■ TASK TO CARRY OUT ■
Lay out every line of the material below as a numbered list, leaving out any blank lines.

[Stored items]
--------------------------------------------------
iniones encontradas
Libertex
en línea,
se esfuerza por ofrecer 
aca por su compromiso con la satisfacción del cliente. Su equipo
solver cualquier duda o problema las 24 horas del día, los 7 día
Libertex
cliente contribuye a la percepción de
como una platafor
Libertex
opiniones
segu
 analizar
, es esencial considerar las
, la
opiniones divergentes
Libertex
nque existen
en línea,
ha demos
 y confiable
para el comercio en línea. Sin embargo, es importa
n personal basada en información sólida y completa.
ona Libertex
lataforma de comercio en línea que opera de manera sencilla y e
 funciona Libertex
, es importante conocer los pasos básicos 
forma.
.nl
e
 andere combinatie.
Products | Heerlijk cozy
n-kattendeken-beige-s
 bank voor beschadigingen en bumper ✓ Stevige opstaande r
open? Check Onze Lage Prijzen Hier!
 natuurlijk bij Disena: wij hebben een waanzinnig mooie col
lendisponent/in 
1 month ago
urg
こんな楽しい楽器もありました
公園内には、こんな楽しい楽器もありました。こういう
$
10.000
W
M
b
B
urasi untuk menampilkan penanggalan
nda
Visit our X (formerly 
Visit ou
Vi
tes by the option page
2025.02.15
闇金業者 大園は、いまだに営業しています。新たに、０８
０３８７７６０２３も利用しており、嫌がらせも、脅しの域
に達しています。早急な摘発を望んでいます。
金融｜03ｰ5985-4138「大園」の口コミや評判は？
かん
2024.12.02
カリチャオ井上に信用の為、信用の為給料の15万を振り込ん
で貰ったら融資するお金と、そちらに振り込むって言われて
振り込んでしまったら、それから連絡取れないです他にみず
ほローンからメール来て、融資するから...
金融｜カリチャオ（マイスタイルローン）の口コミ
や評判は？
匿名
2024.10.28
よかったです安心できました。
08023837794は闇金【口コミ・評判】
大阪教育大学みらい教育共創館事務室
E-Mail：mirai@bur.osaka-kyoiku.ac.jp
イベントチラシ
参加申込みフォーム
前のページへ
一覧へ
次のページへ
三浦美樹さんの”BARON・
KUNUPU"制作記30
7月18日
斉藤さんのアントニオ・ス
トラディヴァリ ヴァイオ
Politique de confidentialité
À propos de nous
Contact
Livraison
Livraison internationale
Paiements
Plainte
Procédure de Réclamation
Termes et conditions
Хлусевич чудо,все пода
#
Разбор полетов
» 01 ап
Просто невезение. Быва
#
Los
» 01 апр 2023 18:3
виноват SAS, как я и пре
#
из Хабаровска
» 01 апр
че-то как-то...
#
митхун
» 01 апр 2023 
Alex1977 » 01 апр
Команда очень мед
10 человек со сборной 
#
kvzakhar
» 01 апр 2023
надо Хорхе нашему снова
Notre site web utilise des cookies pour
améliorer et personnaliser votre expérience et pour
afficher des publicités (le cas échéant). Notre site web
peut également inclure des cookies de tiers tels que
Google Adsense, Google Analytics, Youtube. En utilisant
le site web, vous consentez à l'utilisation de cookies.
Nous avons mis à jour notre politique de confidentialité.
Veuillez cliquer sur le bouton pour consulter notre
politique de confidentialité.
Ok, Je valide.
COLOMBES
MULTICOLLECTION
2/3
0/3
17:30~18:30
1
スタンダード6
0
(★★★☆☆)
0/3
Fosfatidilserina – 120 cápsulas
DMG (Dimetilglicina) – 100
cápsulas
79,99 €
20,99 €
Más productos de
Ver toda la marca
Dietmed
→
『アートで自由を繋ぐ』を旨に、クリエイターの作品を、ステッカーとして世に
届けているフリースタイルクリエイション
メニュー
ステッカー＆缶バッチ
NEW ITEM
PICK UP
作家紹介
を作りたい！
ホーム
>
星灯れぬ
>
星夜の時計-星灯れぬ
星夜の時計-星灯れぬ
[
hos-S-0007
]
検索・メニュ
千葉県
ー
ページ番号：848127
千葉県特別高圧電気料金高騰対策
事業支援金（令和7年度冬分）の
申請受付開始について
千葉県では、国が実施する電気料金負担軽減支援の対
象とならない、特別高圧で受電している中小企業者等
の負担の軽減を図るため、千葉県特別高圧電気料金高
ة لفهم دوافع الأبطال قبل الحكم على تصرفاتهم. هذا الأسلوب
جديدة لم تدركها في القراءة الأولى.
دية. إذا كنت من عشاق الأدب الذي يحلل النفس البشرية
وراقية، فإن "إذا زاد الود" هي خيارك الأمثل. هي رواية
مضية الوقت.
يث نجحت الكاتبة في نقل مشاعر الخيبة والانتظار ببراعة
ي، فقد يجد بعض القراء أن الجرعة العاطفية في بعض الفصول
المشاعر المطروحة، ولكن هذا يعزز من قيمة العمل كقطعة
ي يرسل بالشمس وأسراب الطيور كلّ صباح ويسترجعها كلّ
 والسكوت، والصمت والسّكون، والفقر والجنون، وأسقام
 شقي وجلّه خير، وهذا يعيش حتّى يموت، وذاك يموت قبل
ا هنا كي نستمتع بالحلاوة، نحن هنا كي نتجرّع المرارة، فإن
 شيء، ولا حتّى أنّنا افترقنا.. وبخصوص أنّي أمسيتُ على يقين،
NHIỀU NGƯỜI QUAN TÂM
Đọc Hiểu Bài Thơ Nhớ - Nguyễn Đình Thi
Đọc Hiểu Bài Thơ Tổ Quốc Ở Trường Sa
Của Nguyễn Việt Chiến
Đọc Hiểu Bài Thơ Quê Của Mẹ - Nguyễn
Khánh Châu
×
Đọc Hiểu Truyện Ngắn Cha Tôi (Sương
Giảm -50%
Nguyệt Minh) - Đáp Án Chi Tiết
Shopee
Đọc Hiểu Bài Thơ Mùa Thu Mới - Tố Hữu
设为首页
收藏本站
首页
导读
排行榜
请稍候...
--------------------------------------------------
■ SOLUTION FOR THIS PROBLEM ■
1. iniones encontradas
2. Libertex
3. en línea,
4. se esfuerza por ofrecer 
5. aca por su compromiso con la satisfacción del cliente. Su equipo
6. solver cualquier duda o problema las 24 horas del día, los 7 día
7. Libertex
8. cliente contribuye a la percepción de
9. como una platafor
10. Libertex
11. opiniones
12. segu
13.  analizar
14. , es esencial considerar las
15. , la
16. opiniones divergentes
17. Libertex
18. nque existen
19. en línea,
20. ha demos
21.  y confiable
22. para el comercio en línea. Sin embargo, es importa
23. n personal basada en información sólida y completa.
24. ona Libertex
25. lataforma de comercio en línea que opera de manera sencilla y e
26.  funciona Libertex
27. , es importante conocer los pasos básicos 
28. forma.
29. .nl
30. e
31.  andere combinatie.
32. Products | Heerlijk cozy
33. n-kattendeken-beige-s
34.  bank voor beschadigingen en bumper ✓ Stevige opstaande r
35. open? Check Onze Lage Prijzen Hier!
36.  natuurlijk bij Disena: wij hebben een waanzinnig mooie col
37. lendisponent/in 
38. 1 month ago
39. urg
40. こんな楽しい楽器もありました
41. 公園内には、こんな楽しい楽器もありました。こういう
42. $
43. 10.000
44. W
45. M
46. b
47. B
48. urasi untuk menampilkan penanggalan
49. nda
50. Visit our X (formerly 
51. Visit ou
52. Vi
53. tes by the option page
54. 2025.02.15
55. 闇金業者 大園は、いまだに営業しています。新たに、０８
56. ０３８７７６０２３も利用しており、嫌がらせも、脅しの域
57. に達しています。早急な摘発を望んでいます。
58. 金融｜03ｰ5985-4138「大園」の口コミや評判は？
59. かん
60. 2024.12.02
61. カリチャオ井上に信用の為、信用の為給料の15万を振り込ん
62. で貰ったら融資するお金と、そちらに振り込むって言われて
63. 振り込んでしまったら、それから連絡取れないです他にみず
64. ほローンからメール来て、融資するから...
65. 金融｜カリチャオ（マイスタイルローン）の口コミ
66. や評判は？
67. 匿名
68. 2024.10.28
69. よかったです安心できました。
70. 08023837794は闇金【口コミ・評判】
71. 大阪教育大学みらい教育共創館事務室
72. E-Mail：mirai@bur.osaka-kyoiku.ac.jp
73. イベントチラシ
74. 参加申込みフォーム
75. 前のページへ
76. 一覧へ
77. 次のページへ
78. 三浦美樹さんの”BARON・
79. KUNUPU"制作記30
80. 7月18日
81. 斉藤さんのアントニオ・ス
82. トラディヴァリ ヴァイオ
83. Politique de confidentialité
84. À propos de nous
85. Contact
86. Livraison
87. Livraison internationale
88. Paiements
89. Plainte
90. Procédure de Réclamation
91. Termes et conditions
92. Хлусевич чудо,все пода
93. #
94. Разбор полетов
95. » 01 ап
96. Просто невезение. Быва
97. #
98. Los
99. » 01 апр 2023 18:3
100. виноват SAS, как я и пре
101. #
102. из Хабаровска
103. » 01 апр
104. че-то как-то...
105. #
106. митхун
107. » 01 апр 2023 
108. Alex1977 » 01 апр
109. Команда очень мед
110. 10 человек со сборной 
111. #
112. kvzakhar
113. » 01 апр 2023
114. надо Хорхе нашему снова
115. Notre site web utilise des cookies pour
116. améliorer et personnaliser votre expérience et pour
117. afficher des publicités (le cas échéant). Notre site web
118. peut également inclure des cookies de tiers tels que
119. Google Adsense, Google Analytics, Youtube. En utilisant
120. le site web, vous consentez à l'utilisation de cookies.
121. Nous avons mis à jour notre politique de confidentialité.
122. Veuillez cliquer sur le bouton pour consulter notre
123. politique de confidentialité.
124. Ok, Je valide.
125. COLOMBES
126. MULTICOLLECTION
127. 2/3
128. 0/3
129. 17:30~18:30
130. 1
131. スタンダード6
132. 0
133. (★★★☆☆)
134. 0/3
135. Fosfatidilserina – 120 cápsulas
136. DMG (Dimetilglicina) – 100
137. cápsulas
138. 79,99 €
139. 20,99 €
140. Más productos de
141. Ver toda la marca
142. Dietmed
143. →
144. 『アートで自由を繋ぐ』を旨に、クリエイターの作品を、ステッカーとして世に
145. 届けているフリースタイルクリエイション
146. メニュー
147. ステッカー＆缶バッチ
148. NEW ITEM
149. PICK UP
150. 作家紹介
151. を作りたい！
152. ホーム
153. >
154. 星灯れぬ
155. >
156. 星夜の時計-星灯れぬ
157. 星夜の時計-星灯れぬ
158. [
159. hos-S-0007
160. ]
161. 検索・メニュ
162. 千葉県
163. ー
164. ページ番号：848127
165. 千葉県特別高圧電気料金高騰対策
166. 事業支援金（令和7年度冬分）の
167. 申請受付開始について
168. 千葉県では、国が実施する電気料金負担軽減支援の対
169. 象とならない、特別高圧で受電している中小企業者等
170. の負担の軽減を図るため、千葉県特別高圧電気料金高
171. ة لفهم دوافع الأبطال قبل الحكم على تصرفاتهم. هذا الأسلوب
172. جديدة لم تدركها في القراءة الأولى.
173. دية. إذا كنت من عشاق الأدب الذي يحلل النفس البشرية
174. وراقية، فإن "إذا زاد الود" هي خيارك الأمثل. هي رواية
175. مضية الوقت.
176. يث نجحت الكاتبة في نقل مشاعر الخيبة والانتظار ببراعة
177. ي، فقد يجد بعض القراء أن الجرعة العاطفية في بعض الفصول
178. المشاعر المطروحة، ولكن هذا يعزز من قيمة العمل كقطعة
179. ي يرسل بالشمس وأسراب الطيور كلّ صباح ويسترجعها كلّ
180.  والسكوت، والصمت والسّكون، والفقر والجنون، وأسقام
181.  شقي وجلّه خير، وهذا يعيش حتّى يموت، وذاك يموت قبل
182. ا هنا كي نستمتع بالحلاوة، نحن هنا كي نتجرّع المرارة، فإن
183.  شيء، ولا حتّى أنّنا افترقنا.. وبخصوص أنّي أمسيتُ على يقين،
184. NHIỀU NGƯỜI QUAN TÂM
185. Đọc Hiểu Bài Thơ Nhớ - Nguyễn Đình Thi
186. Đọc Hiểu Bài Thơ Tổ Quốc Ở Trường Sa
187. Của Nguyễn Việt Chiến
188. Đọc Hiểu Bài Thơ Quê Của Mẹ - Nguyễn
189. Khánh Châu
190. ×
191. Đọc Hiểu Truyện Ngắn Cha Tôi (Sương
192. Giảm -50%
193. Nguyệt Minh) - Đáp Án Chi Tiết
194. Shopee
195. Đọc Hiểu Bài Thơ Mùa Thu Mới - Tố Hữu
196. 设为首页
197. 收藏本站
198. 首页
199. 导读
200. 排行榜
201. 请稍候...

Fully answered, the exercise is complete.